When I wake up again it’s dark outside and my head feels heavy. I find myself standing at my window, looking at the moon that’s started her disappearing act again and wonder if maybe I should do the same. My parents’ words run through my mind and while I know they’re not that stupid, I think over my life and realize they’ve always been there to fix anything before I could even feel the effect of the loss or the brokenness. It’s a suffocatingly charmed life to live, one that doesn’t allow me to grow strong by myself. For all the lessons on life they’ve taught me, they haven’t allowed me to use what I’ve learned and it’s for that reason that I find myself packing the largest duffle bag I can find. I break out my emergency pouch, one Rancor convinced me to pack when we were sixteen and planning to run away from home. We never got that far but now I’m glad I never unpacked it. The cash and fake ID might come in handy.
I take my first shower in three days and by the time I step out from under the stream I feel and look better than I did before my disaster of a New Moon Ceremony. The house is quiet as I pack my car, glad I keep it parked outside most of the time. I contemplate staying as I write my parents a letter explaining that I need to do some growing up, without them, as much as I love them. As the engine purrs to life underneath me I stare at my home one last time. Knowing my parents will be heartbroken if I’m gone in the morning almost cripples me into staying but knowing I’ll be trapped here if I don’t leave is enough to put the car into drive and force myself not to look back.

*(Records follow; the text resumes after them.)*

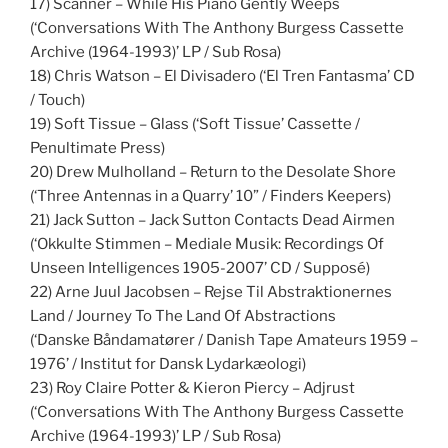
17) Scanner – While His Piano Gently Weeps
(‘Conversations With The Anthony Burgess Cassette
Archive (1964-1993)’ LP / Sub Rosa)
18) Chris Watson – El Divisadero (‘El Tren Fantasma’ CD
/ Touch)
19) Soft Tissue – Glass (‘Soft Tissue’ Cassette /
Penultimate Press)
20) Drew Mulholland – Return to the Desolate Shore
(‘Three Antennas in a Quarry’ 10” / Finders Keepers)
21) Jack Sutton – Jack Sutton Contacts Dead Airmen
(‘Okkulte Stimmen – Mediale Musik: Recordings Of
Unseen Intelligences 1905-2007’ CD / Supposé)
22) Arne Juul Jacobsen – Rejse Til Abstraktionernes
Land / Journey To The Land Of Abstractions
(‘Danske Båndamatører / Danish Tape Amateurs 1959 –
1976’ / Institut for Dansk Lydarkæologi)
23) Roy Claire Potter & Kieron Piercy – Adjrust
(‘Conversations With The Anthony Burgess Cassette
Archive (1964-1993)’ LP / Sub Rosa)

I don’t breathe properly until I reach the freeway, knowing I’m leaving behind a life that’s shaped and formed me into the girl I am today. I take a random exit, the moon big and bright in front of me as I run toward a life that I’m unsure of. One that I have to form for myself and as the distance between me, my home and everything I hold dear in life grows bigger I make a promise that I’ll take all the risks I’ve always been too afraid of taking.